**Exercise aim:** Retype exactly the stretch of lines that begins at the line containing "left knee: (781, 1032)" and ends at the last line of the data, with no other lines.

**Extracted records:**
►

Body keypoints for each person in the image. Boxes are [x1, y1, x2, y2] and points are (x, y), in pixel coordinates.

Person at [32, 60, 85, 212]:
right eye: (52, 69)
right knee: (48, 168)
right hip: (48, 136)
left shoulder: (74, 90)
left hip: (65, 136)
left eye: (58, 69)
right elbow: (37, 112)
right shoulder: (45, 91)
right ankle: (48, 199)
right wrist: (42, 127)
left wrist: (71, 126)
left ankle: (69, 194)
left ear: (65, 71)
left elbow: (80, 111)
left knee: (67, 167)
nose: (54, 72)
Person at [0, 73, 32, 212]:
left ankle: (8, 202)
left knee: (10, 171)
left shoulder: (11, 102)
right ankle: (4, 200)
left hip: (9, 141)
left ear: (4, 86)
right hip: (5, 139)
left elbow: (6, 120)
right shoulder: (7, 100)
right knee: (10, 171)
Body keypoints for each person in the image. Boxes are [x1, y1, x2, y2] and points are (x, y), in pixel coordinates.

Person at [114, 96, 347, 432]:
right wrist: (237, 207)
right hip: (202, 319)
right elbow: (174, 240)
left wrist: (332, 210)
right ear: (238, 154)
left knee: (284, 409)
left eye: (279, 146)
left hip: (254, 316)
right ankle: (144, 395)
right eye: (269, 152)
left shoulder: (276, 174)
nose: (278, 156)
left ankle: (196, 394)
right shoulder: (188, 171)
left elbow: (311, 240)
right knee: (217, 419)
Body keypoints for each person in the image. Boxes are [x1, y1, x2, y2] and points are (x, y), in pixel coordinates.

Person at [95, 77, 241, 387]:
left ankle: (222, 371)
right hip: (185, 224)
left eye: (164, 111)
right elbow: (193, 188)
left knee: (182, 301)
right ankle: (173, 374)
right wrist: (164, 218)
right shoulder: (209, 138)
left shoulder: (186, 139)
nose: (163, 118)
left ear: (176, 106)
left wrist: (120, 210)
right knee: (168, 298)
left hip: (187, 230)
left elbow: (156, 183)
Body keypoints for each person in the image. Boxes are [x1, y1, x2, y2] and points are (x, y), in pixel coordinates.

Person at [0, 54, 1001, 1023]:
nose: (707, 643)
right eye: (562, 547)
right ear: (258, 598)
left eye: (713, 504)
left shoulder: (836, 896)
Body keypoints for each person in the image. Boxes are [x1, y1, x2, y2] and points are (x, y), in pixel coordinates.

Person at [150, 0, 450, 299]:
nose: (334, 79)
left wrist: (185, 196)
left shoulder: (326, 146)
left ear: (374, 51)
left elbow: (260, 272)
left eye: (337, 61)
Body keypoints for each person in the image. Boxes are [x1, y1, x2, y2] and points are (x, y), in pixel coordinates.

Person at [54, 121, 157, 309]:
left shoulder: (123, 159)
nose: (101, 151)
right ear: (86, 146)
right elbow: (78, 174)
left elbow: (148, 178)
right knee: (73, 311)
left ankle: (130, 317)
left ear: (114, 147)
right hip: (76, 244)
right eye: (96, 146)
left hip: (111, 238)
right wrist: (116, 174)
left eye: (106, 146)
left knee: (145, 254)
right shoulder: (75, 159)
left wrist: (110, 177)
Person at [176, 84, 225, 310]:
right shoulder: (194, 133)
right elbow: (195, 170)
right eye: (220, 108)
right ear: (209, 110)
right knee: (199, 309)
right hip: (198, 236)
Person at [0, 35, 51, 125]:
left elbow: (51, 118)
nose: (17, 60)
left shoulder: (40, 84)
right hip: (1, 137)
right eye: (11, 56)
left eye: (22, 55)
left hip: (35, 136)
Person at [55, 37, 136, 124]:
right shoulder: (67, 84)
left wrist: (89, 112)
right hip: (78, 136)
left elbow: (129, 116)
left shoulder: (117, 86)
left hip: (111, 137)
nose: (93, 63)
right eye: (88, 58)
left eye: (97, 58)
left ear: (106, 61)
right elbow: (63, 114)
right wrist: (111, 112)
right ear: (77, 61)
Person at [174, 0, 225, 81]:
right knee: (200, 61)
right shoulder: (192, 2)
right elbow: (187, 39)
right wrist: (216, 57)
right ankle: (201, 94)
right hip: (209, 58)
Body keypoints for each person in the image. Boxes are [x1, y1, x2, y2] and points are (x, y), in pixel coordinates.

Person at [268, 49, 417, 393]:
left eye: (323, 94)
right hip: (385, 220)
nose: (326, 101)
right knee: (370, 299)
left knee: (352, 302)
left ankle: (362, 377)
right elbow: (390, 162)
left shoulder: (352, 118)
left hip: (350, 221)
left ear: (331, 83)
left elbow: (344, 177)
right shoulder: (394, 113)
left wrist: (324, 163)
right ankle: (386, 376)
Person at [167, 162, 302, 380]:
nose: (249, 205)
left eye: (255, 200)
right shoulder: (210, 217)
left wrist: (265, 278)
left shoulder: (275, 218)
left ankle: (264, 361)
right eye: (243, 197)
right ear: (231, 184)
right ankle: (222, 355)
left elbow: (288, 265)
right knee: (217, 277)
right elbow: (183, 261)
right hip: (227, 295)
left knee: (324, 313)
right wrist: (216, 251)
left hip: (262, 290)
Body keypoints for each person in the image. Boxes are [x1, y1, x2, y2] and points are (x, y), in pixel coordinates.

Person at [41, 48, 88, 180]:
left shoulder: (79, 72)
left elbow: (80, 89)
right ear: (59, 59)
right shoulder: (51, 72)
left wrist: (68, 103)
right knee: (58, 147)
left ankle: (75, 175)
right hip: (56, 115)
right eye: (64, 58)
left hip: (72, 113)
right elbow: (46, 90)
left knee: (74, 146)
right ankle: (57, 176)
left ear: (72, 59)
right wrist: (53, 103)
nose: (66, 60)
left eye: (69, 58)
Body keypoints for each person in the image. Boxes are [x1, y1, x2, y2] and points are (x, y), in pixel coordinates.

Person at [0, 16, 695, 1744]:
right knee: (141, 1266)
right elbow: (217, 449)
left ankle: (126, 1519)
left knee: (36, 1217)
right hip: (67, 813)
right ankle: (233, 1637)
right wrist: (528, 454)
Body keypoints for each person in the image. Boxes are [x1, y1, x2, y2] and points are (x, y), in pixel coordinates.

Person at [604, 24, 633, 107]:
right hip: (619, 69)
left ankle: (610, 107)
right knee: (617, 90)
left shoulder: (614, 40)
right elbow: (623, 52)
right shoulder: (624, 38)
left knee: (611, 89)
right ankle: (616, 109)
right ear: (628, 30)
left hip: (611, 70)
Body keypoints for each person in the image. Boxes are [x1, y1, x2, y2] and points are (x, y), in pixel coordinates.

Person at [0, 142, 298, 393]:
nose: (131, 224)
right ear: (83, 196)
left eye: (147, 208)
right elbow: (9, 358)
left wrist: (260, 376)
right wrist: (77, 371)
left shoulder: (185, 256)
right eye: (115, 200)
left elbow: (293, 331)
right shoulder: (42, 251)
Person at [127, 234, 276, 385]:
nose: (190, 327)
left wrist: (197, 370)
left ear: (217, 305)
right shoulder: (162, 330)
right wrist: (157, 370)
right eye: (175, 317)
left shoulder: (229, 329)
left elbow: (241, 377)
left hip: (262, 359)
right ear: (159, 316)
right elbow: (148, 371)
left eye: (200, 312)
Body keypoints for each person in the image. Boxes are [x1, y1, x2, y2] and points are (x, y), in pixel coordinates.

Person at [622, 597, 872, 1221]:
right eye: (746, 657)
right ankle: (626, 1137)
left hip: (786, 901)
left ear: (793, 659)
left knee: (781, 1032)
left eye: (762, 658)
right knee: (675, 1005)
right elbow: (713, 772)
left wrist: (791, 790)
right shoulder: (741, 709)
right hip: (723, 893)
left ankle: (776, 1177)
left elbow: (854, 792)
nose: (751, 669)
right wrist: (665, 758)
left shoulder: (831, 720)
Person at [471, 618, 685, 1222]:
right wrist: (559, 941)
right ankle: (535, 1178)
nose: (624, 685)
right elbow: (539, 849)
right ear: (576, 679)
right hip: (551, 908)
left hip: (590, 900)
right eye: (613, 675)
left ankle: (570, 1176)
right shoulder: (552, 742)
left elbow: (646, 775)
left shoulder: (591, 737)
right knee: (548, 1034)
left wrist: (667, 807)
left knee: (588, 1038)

◄

**Response for this exercise:**
left knee: (781, 1032)
left eye: (762, 658)
right knee: (675, 1005)
right elbow: (713, 772)
left wrist: (791, 790)
right shoulder: (741, 709)
right hip: (723, 893)
left ankle: (776, 1177)
left elbow: (854, 792)
nose: (751, 669)
right wrist: (665, 758)
left shoulder: (831, 720)
Person at [471, 618, 685, 1222]:
right wrist: (559, 941)
right ankle: (535, 1178)
nose: (624, 685)
right elbow: (539, 849)
right ear: (576, 679)
right hip: (551, 908)
left hip: (590, 900)
right eye: (613, 675)
left ankle: (570, 1176)
right shoulder: (552, 742)
left elbow: (646, 775)
left shoulder: (591, 737)
right knee: (548, 1034)
left wrist: (667, 807)
left knee: (588, 1038)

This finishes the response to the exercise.